Most bad checks are eventually recovered, though it takes work. Whether you pay the 30-50% (or thereabouts) cut or try collecting yourself really depends on the average check amount. You wouldn't want to do this if your average bounced check is $300-500+.

One problem with using a factor is that, in most states, they aren't the aggrieved party, and so they cannot collect treble damages. They are limited to collecting only the face value, plus reasonable interest. They then divvy that up with you. Most states let you collect up to 3X the face value of the check.

The above is not legal advice.


----------



## Celtic (Feb 19, 2008)

I'm so glad that you got paid. 
Also, the other thing that struck me is that she was defrauding the people that gave her the money for their shirts. I'm sure that they wouldn't like to hear that she handled their money this way.


----------



## kblack (Feb 2, 2011)

I found out today that this has become a big problem in our area. The county Attorney's Office has a bad check diversion program. You don't get paid till they get the money. IF they don't get the money you can choice to prosicute them. You have to post a notice in your store ($30.00 charge for returned checks). This 30.00 is what the program gets and you get your full check amount if they are able to collect anything. 

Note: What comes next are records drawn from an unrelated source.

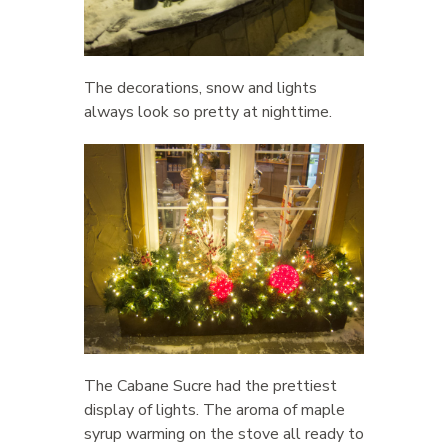
The decorations, snow and lights
always look so pretty at nighttime.
The Cabane Sucre had the prettiest
display of lights. The aroma of maple
syrup warming on the stove all ready to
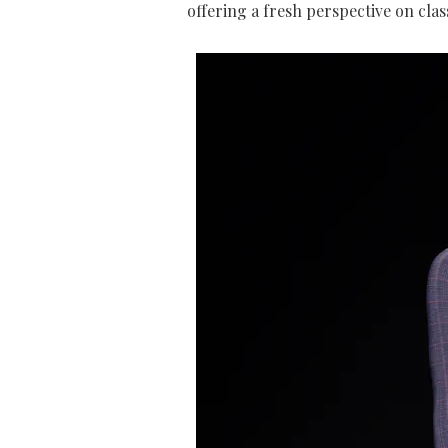
offering a fresh perspective on clas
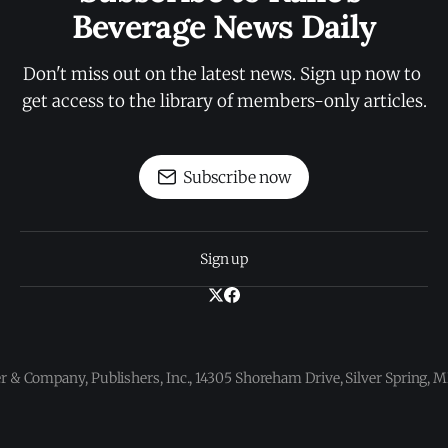
Beverage News Daily
Don't miss out on the latest news. Sign up now to 
get access to the library of members-only articles.
Subscribe now
Sign up
 & Company, Publishers, Inc., 14305 Shoreham Drive, Silver Spring,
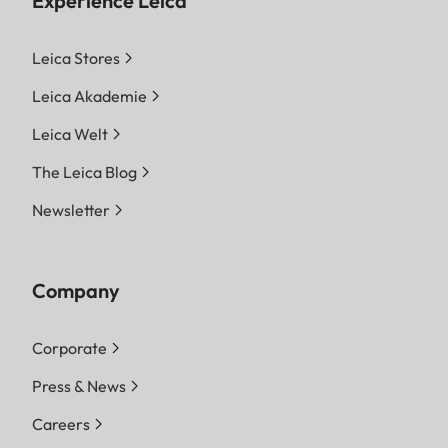
Experience Leica
Leica Stores
Leica Akademie
Leica Welt
The Leica Blog
Newsletter
Company
Corporate
Press & News
Careers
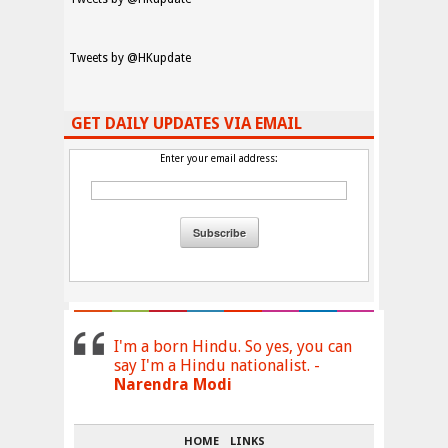
Tweets by @HKupdate
GET DAILY UPDATES VIA EMAIL
Enter your email address:
I'm a born Hindu. So yes, you can
say I'm a Hindu nationalist. -
Narendra Modi
HOME
LINKS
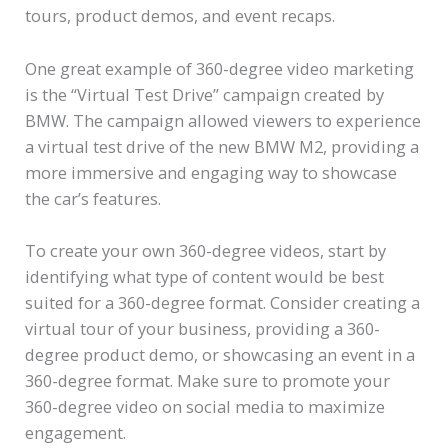
tours, product demos, and event recaps.
One great example of 360-degree video marketing
is the “Virtual Test Drive” campaign created by
BMW. The campaign allowed viewers to experience
a virtual test drive of the new BMW M2, providing a
more immersive and engaging way to showcase
the car’s features.
To create your own 360-degree videos, start by
identifying what type of content would be best
suited for a 360-degree format. Consider creating a
virtual tour of your business, providing a 360-
degree product demo, or showcasing an event in a
360-degree format. Make sure to promote your
360-degree video on social media to maximize
engagement.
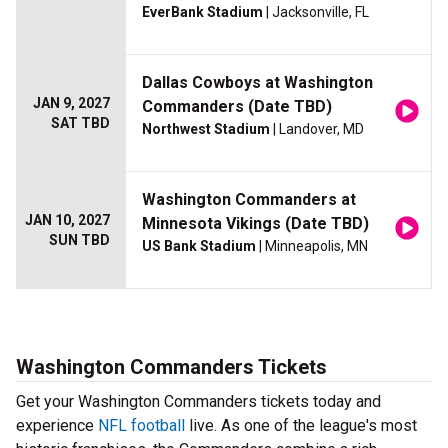
EverBank Stadium
| Jacksonville, FL
Dallas Cowboys at Washington
JAN 9, 2027
Commanders (Date TBD)
SAT TBD
Northwest Stadium
| Landover, MD
Washington Commanders at
JAN 10, 2027
Minnesota Vikings (Date TBD)
SUN TBD
US Bank Stadium
| Minneapolis, MN
Washington Commanders Tickets
Get your Washington Commanders tickets today and
experience
NFL football
live. As one of the league's most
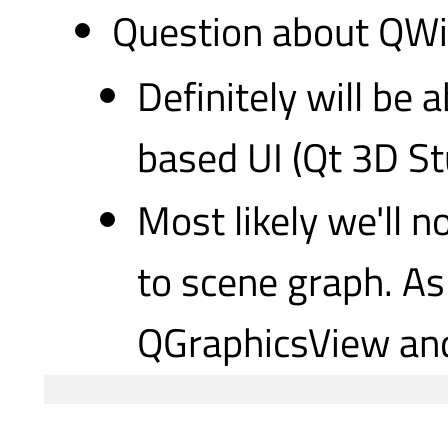
Question about QWid
Definitely will be
based UI (Qt 3D Stu
Most likely we'll n
to scene graph. As
QGraphicsView and 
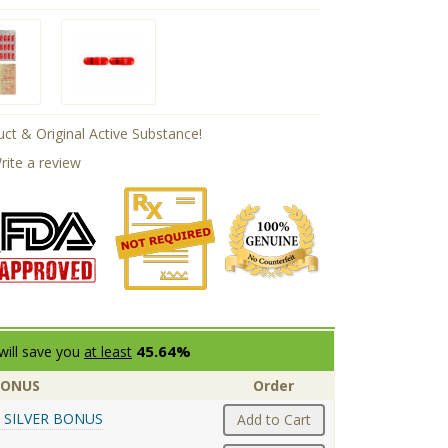
ct & Original Active Substance!
rite a review
45.64%
will save you
at least
BONUS
Order
 SILVER BONUS
Add to Cart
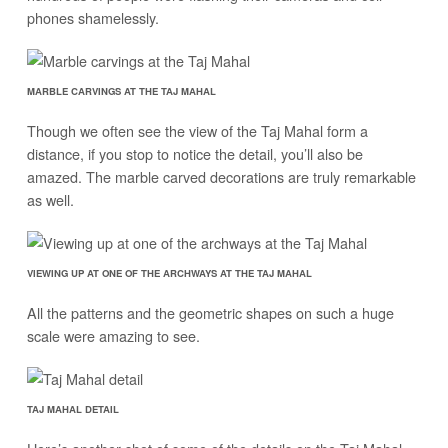
phones shamelessly.
MARBLE CARVINGS AT THE TAJ MAHAL
Though we often see the view of the Taj Mahal form a
distance, if you stop to notice the detail, you’ll also be
amazed. The marble carved decorations are truly remarkable
as well.
VIEWING UP AT ONE OF THE ARCHWAYS AT THE TAJ MAHAL
All the patterns and the geometric shapes on such a huge
scale were amazing to see.
TAJ MAHAL DETAIL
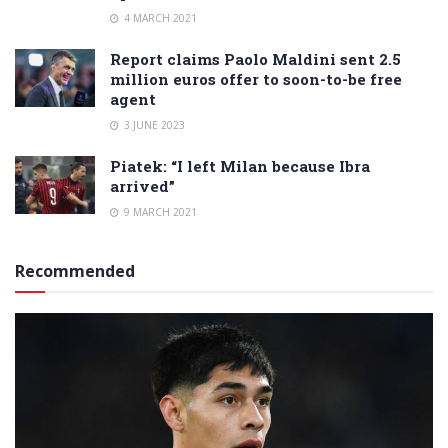
4 MARCH 2021
Report claims Paolo Maldini sent 2.5
million euros offer to soon-to-be free
agent
3 JUNE 2023
Piatek: “I left Milan because Ibra
arrived”
9 MARCH 2021
Recommended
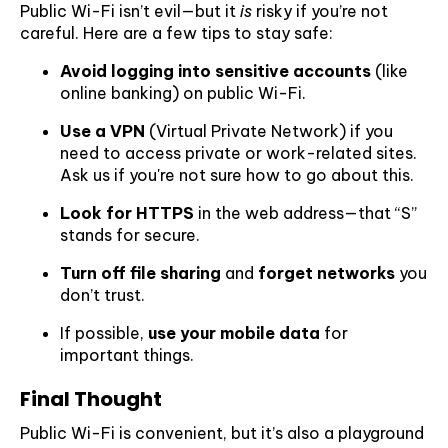
Public Wi-Fi isn’t evil—but it
is
risky if you’re not
careful. Here are a few tips to stay safe:
Avoid logging into sensitive accounts
(like
online banking) on public Wi-Fi.
Use a VPN
(Virtual Private Network) if you
need to access private or work-related sites.
Ask us if you're not sure how to go about this.
Look for HTTPS
in the web address—that “S”
stands for secure.
Turn off file sharing
and
forget networks
you
don’t trust.
If possible,
use your mobile data
for
important things.
Final Thought
Public Wi-Fi is convenient, but it’s also a playground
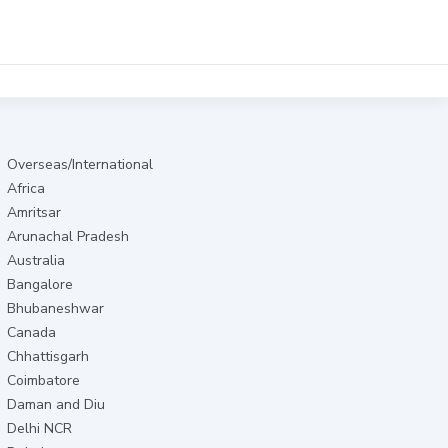
Overseas/International
Africa
Amritsar
Arunachal Pradesh
Australia
Bangalore
Bhubaneshwar
Canada
Chhattisgarh
Coimbatore
Daman and Diu
Delhi NCR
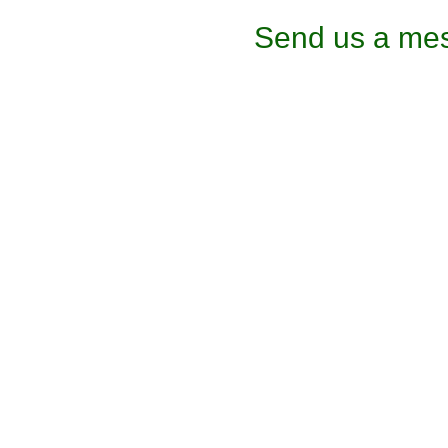
Send us a mes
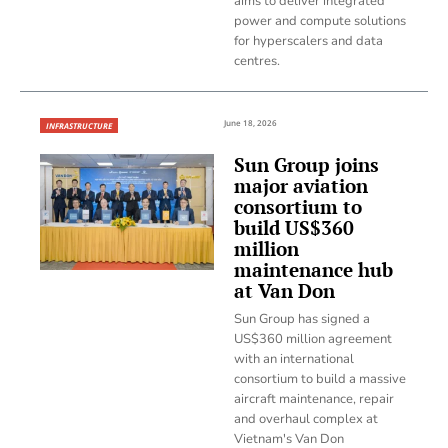
aims to deliver integrated
power and compute solutions
for hyperscalers and data
centres.
June 18, 2026
INFRASTRUCTURE
Sun Group joins
major aviation
consortium to
build US$360
million
maintenance hub
at Van Don
Sun Group has signed a
US$360 million agreement
with an international
consortium to build a massive
aircraft maintenance, repair
and overhaul complex at
Vietnam's Van Don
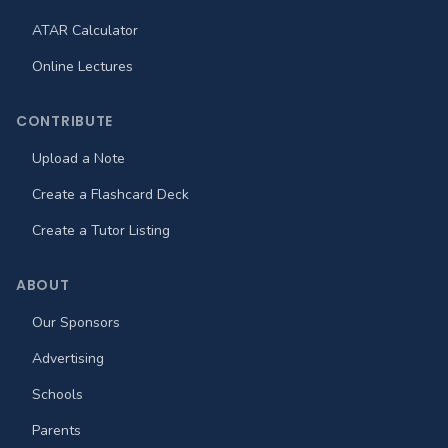
ATAR Calculator
Online Lectures
CONTRIBUTE
Upload a Note
Create a Flashcard Deck
Create a Tutor Listing
ABOUT
Our Sponsors
Advertising
Schools
Parents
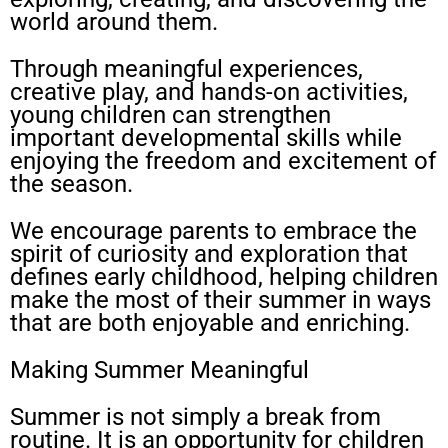
world around them.
Through meaningful experiences,
creative play, and hands-on activities,
young children can strengthen
important developmental skills while
enjoying the freedom and excitement of
the season.
We encourage parents to embrace the
spirit of curiosity and exploration that
defines early childhood, helping children
make the most of their summer in ways
that are both enjoyable and enriching.
Making Summer Meaningful
Summer is not simply a break from
routine. It is an opportunity for children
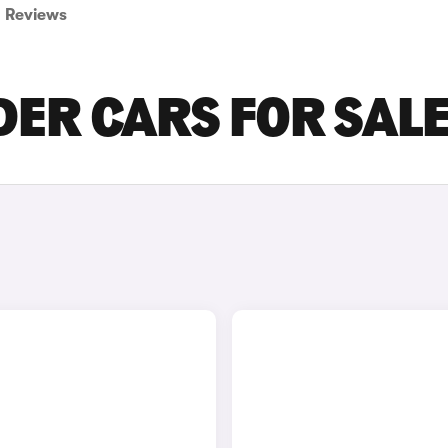
Reviews
IDER CARS FOR SAL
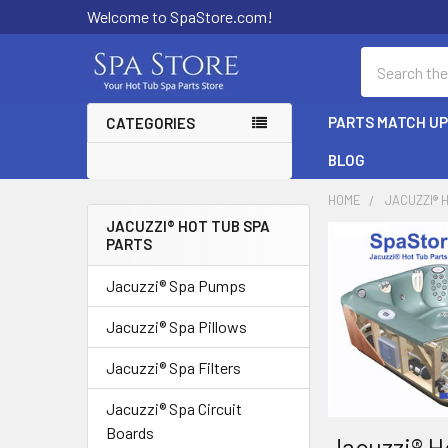
Welcome to SpaStore.com!
Search
PARTS MATCH U
CATEGORIES
BLOG
HOME
JACUZZI® 
JACUZZI® HOT TUB SPA
PARTS
Sidebar
Jacuzzi® Spa Pumps
Jacuzzi® Spa Pillows
Jacuzzi® Spa Filters
Jacuzzi® Spa Circuit
Boards
Jacuzzi® H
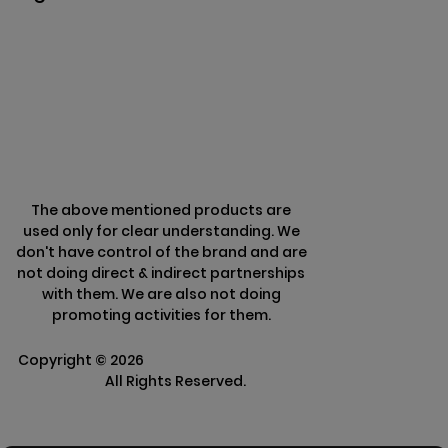
Privacy & Policy
Terms & Conditions
Refund Policy
The above mentioned products are
used only for clear understanding. We
don't have control of the brand and are
not doing direct & indirect partnerships
with them. We are also not doing
promoting activities for them.
Copyright ©
2026
Clarisco Solutions Pvt
Ltd.
All Rights Reserved.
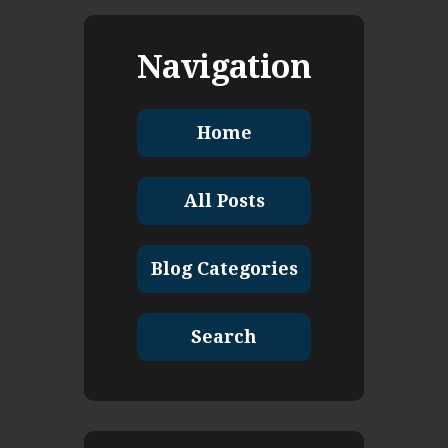
Navigation
Home
All Posts
Blog Categories
Search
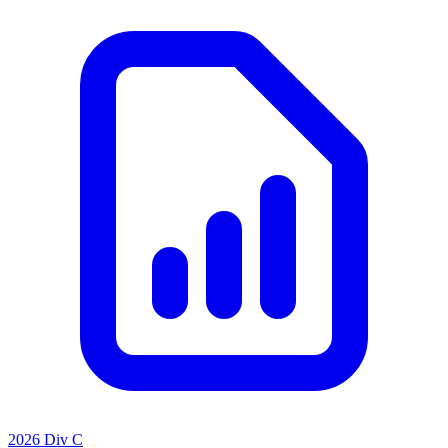
2026 Div C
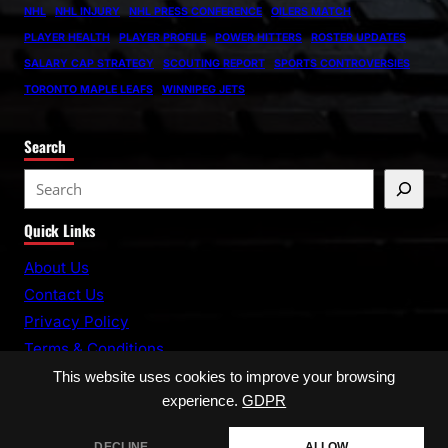
NHL
NHL INJURY
NHL PRESS CONFERENCE
OILERS MATCH
PLAYER HEALTH
PLAYER PROFILE
POWER HITTERS
ROSTER UPDATES
SALARY CAP STRATEGY
SCOUTING REPORT
SPORTS CONTROVERSIES
TORONTO MAPLE LEAFS
WINNIPEG JETS
Search
S
e
Quick Links
a
r
About Us
c
Contact Us
h
Privacy Policy
Terms & Conditions
This website uses cookies to improve your browsing
experience.
GDPR
DECLINE
ALLOW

This program tries to work with the people to make payments or pay in full. If not paid it goes on there critical record. 

You used to be able to bring them to the sheriffs department and they would serve the payer with a warning to pay the check. In Minnesota it is a crimal offence for anything over 100.00. If the check is 500.00 or more you have to bring it straight to the sheriffs department.


----------



## lucubrate (Sep 26, 2011)

If you don't mind being on television, contact one of the court tv shows like judge Joe Brown, if you when, the show will pay you, also look into suing for pain and suffering that will get you more money for your troubles


----------